(Dataset rows)
—————

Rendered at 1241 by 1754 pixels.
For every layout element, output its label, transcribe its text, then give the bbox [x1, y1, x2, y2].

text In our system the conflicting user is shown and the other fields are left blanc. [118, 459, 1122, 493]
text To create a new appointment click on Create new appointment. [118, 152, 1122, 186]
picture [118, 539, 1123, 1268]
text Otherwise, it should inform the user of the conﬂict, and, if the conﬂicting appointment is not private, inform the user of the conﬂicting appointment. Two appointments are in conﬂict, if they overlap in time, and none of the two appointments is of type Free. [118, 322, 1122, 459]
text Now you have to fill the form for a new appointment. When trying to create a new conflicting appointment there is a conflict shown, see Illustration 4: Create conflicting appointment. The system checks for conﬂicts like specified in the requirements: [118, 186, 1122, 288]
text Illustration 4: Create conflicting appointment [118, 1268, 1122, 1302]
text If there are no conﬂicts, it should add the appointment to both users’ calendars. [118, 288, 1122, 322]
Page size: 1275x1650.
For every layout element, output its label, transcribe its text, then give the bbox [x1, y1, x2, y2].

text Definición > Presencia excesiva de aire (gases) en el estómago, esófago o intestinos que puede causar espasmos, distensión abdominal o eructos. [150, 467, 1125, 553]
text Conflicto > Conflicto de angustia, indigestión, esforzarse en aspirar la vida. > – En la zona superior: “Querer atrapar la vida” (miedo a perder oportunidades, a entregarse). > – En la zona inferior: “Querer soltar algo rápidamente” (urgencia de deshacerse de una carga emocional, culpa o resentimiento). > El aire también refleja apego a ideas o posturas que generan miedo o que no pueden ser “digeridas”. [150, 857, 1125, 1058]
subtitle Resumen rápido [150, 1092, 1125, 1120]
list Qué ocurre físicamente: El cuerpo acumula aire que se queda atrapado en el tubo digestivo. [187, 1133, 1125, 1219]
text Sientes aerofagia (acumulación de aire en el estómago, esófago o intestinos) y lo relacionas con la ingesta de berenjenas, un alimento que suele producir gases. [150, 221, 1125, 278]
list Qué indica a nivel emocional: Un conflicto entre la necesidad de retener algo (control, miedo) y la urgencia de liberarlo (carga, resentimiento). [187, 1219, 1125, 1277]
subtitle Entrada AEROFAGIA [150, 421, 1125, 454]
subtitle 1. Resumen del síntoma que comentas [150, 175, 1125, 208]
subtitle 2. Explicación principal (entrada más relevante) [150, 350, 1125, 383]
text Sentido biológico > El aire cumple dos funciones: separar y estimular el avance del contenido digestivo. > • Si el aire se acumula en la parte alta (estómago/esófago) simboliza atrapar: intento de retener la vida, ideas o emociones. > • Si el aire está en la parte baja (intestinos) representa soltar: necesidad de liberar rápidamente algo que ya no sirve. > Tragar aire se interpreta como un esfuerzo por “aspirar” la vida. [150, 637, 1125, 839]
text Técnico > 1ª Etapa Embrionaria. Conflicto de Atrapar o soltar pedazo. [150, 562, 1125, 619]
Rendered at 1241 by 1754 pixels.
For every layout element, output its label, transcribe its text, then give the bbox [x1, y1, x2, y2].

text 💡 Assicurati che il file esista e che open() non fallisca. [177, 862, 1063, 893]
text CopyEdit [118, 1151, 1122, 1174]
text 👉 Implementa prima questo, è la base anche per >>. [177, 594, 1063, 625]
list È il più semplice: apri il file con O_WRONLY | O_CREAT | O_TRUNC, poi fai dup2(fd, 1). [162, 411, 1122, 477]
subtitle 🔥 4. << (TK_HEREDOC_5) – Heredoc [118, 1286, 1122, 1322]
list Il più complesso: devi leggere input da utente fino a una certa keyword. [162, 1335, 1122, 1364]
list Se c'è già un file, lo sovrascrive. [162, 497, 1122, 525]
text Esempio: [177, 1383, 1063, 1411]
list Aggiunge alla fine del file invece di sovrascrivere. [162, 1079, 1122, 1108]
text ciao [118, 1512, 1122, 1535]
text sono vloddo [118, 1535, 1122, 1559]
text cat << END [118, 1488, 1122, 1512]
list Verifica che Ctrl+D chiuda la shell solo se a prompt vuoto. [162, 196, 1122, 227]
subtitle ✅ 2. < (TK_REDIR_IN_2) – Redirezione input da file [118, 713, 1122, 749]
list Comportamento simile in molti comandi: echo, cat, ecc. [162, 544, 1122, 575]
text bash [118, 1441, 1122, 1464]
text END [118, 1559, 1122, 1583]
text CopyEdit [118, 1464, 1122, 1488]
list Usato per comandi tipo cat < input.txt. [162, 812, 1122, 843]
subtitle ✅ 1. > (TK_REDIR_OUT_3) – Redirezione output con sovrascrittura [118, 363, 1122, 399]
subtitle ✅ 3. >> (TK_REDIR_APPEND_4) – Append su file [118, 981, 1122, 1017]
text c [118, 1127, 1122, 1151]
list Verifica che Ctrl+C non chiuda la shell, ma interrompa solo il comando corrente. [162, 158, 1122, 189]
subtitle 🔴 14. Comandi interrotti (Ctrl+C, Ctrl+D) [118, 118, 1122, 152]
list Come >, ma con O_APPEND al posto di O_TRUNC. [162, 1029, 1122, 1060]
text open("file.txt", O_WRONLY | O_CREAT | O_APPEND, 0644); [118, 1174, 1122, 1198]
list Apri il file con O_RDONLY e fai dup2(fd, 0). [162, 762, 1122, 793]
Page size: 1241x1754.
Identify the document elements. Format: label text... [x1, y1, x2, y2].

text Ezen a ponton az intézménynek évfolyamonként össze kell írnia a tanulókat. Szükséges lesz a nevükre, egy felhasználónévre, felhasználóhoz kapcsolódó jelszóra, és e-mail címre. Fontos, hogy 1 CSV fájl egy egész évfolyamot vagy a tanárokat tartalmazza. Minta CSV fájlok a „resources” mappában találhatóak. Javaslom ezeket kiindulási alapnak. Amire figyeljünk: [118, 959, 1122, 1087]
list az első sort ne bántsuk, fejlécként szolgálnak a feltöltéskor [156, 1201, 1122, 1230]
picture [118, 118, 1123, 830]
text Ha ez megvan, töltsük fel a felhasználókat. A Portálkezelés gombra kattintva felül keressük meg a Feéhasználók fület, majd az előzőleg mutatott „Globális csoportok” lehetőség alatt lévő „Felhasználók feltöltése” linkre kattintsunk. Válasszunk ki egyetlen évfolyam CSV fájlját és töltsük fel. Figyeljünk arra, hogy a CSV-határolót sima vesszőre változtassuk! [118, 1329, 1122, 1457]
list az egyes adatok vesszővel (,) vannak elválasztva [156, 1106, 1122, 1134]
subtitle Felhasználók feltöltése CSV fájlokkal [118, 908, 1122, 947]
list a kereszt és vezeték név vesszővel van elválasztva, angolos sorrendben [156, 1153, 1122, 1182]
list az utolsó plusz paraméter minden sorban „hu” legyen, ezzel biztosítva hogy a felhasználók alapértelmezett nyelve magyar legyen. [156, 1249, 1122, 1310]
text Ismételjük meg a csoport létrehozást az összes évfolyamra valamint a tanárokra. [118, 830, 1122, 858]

—————

_Given task_. Swap "bbox" for "bounding box" throughout the data above, and reproduce every line with nothing else altered.

_Task output_.
Rendered at 1241 by 1754 pixels.
For every layout element, output its label, transcribe its text, then give the bounding box [x1, y1, x2, y2].

text In our system the conflicting user is shown and the other fields are left blanc. [118, 459, 1122, 493]
text To create a new appointment click on Create new appointment. [118, 152, 1122, 186]
picture [118, 539, 1123, 1268]
text Otherwise, it should inform the user of the conﬂict, and, if the conﬂicting appointment is not private, inform the user of the conﬂicting appointment. Two appointments are in conﬂict, if they overlap in time, and none of the two appointments is of type Free. [118, 322, 1122, 459]
text Now you have to fill the form for a new appointment. When trying to create a new conflicting appointment there is a conflict shown, see Illustration 4: Create conflicting appointment. The system checks for conﬂicts like specified in the requirements: [118, 186, 1122, 288]
text Illustration 4: Create conflicting appointment [118, 1268, 1122, 1302]
text If there are no conﬂicts, it should add the appointment to both users’ calendars. [118, 288, 1122, 322]
Page size: 1275x1650.
For every layout element, output its label, transcribe its text, then give the bounding box [x1, y1, x2, y2].

text Definición > Presencia excesiva de aire (gases) en el estómago, esófago o intestinos que puede causar espasmos, distensión abdominal o eructos. [150, 467, 1125, 553]
text Conflicto > Conflicto de angustia, indigestión, esforzarse en aspirar la vida. > – En la zona superior: “Querer atrapar la vida” (miedo a perder oportunidades, a entregarse). > – En la zona inferior: “Querer soltar algo rápidamente” (urgencia de deshacerse de una carga emocional, culpa o resentimiento). > El aire también refleja apego a ideas o posturas que generan miedo o que no pueden ser “digeridas”. [150, 857, 1125, 1058]
subtitle Resumen rápido [150, 1092, 1125, 1120]
list Qué ocurre físicamente: El cuerpo acumula aire que se queda atrapado en el tubo digestivo. [187, 1133, 1125, 1219]
text Sientes aerofagia (acumulación de aire en el estómago, esófago o intestinos) y lo relacionas con la ingesta de berenjenas, un alimento que suele producir gases. [150, 221, 1125, 278]
list Qué indica a nivel emocional: Un conflicto entre la necesidad de retener algo (control, miedo) y la urgencia de liberarlo (carga, resentimiento). [187, 1219, 1125, 1277]
subtitle Entrada AEROFAGIA [150, 421, 1125, 454]
subtitle 1. Resumen del síntoma que comentas [150, 175, 1125, 208]
subtitle 2. Explicación principal (entrada más relevante) [150, 350, 1125, 383]
text Sentido biológico > El aire cumple dos funciones: separar y estimular el avance del contenido digestivo. > • Si el aire se acumula en la parte alta (estómago/esófago) simboliza atrapar: intento de retener la vida, ideas o emociones. > • Si el aire está en la parte baja (intestinos) representa soltar: necesidad de liberar rápidamente algo que ya no sirve. > Tragar aire se interpreta como un esfuerzo por “aspirar” la vida. [150, 637, 1125, 839]
text Técnico > 1ª Etapa Embrionaria. Conflicto de Atrapar o soltar pedazo. [150, 562, 1125, 619]
Rendered at 1241 by 1754 pixels.
For every layout element, output its label, transcribe its text, then give the bounding box [x1, y1, x2, y2].

text 💡 Assicurati che il file esista e che open() non fallisca. [177, 862, 1063, 893]
text CopyEdit [118, 1151, 1122, 1174]
text 👉 Implementa prima questo, è la base anche per >>. [177, 594, 1063, 625]
list È il più semplice: apri il file con O_WRONLY | O_CREAT | O_TRUNC, poi fai dup2(fd, 1). [162, 411, 1122, 477]
subtitle 🔥 4. << (TK_HEREDOC_5) – Heredoc [118, 1286, 1122, 1322]
list Il più complesso: devi leggere input da utente fino a una certa keyword. [162, 1335, 1122, 1364]
list Se c'è già un file, lo sovrascrive. [162, 497, 1122, 525]
text Esempio: [177, 1383, 1063, 1411]
list Aggiunge alla fine del file invece di sovrascrivere. [162, 1079, 1122, 1108]
text ciao [118, 1512, 1122, 1535]
text sono vloddo [118, 1535, 1122, 1559]
text cat << END [118, 1488, 1122, 1512]
list Verifica che Ctrl+D chiuda la shell solo se a prompt vuoto. [162, 196, 1122, 227]
subtitle ✅ 2. < (TK_REDIR_IN_2) – Redirezione input da file [118, 713, 1122, 749]
list Comportamento simile in molti comandi: echo, cat, ecc. [162, 544, 1122, 575]
text bash [118, 1441, 1122, 1464]
text END [118, 1559, 1122, 1583]
text CopyEdit [118, 1464, 1122, 1488]
list Usato per comandi tipo cat < input.txt. [162, 812, 1122, 843]
subtitle ✅ 1. > (TK_REDIR_OUT_3) – Redirezione output con sovrascrittura [118, 363, 1122, 399]
subtitle ✅ 3. >> (TK_REDIR_APPEND_4) – Append su file [118, 981, 1122, 1017]
text c [118, 1127, 1122, 1151]
list Verifica che Ctrl+C non chiuda la shell, ma interrompa solo il comando corrente. [162, 158, 1122, 189]
subtitle 🔴 14. Comandi interrotti (Ctrl+C, Ctrl+D) [118, 118, 1122, 152]
list Come >, ma con O_APPEND al posto di O_TRUNC. [162, 1029, 1122, 1060]
text open("file.txt", O_WRONLY | O_CREAT | O_APPEND, 0644); [118, 1174, 1122, 1198]
list Apri il file con O_RDONLY e fai dup2(fd, 0). [162, 762, 1122, 793]
Page size: 1241x1754.
Identify the document elements. Format: label text... [x1, y1, x2, y2].

text Ezen a ponton az intézménynek évfolyamonként össze kell írnia a tanulókat. Szükséges lesz a nevükre, egy felhasználónévre, felhasználóhoz kapcsolódó jelszóra, és e-mail címre. Fontos, hogy 1 CSV fájl egy egész évfolyamot vagy a tanárokat tartalmazza. Minta CSV fájlok a „resources” mappában találhatóak. Javaslom ezeket kiindulási alapnak. Amire figyeljünk: [118, 959, 1122, 1087]
list az első sort ne bántsuk, fejlécként szolgálnak a feltöltéskor [156, 1201, 1122, 1230]
picture [118, 118, 1123, 830]
text Ha ez megvan, töltsük fel a felhasználókat. A Portálkezelés gombra kattintva felül keressük meg a Feéhasználók fület, majd az előzőleg mutatott „Globális csoportok” lehetőség alatt lévő „Felhasználók feltöltése” linkre kattintsunk. Válasszunk ki egyetlen évfolyam CSV fájlját és töltsük fel. Figyeljünk arra, hogy a CSV-határolót sima vesszőre változtassuk! [118, 1329, 1122, 1457]
list az egyes adatok vesszővel (,) vannak elválasztva [156, 1106, 1122, 1134]
subtitle Felhasználók feltöltése CSV fájlokkal [118, 908, 1122, 947]
list a kereszt és vezeték név vesszővel van elválasztva, angolos sorrendben [156, 1153, 1122, 1182]
list az utolsó plusz paraméter minden sorban „hu” legyen, ezzel biztosítva hogy a felhasználók alapértelmezett nyelve magyar legyen. [156, 1249, 1122, 1310]
text Ismételjük meg a csoport létrehozást az összes évfolyamra valamint a tanárokra. [118, 830, 1122, 858]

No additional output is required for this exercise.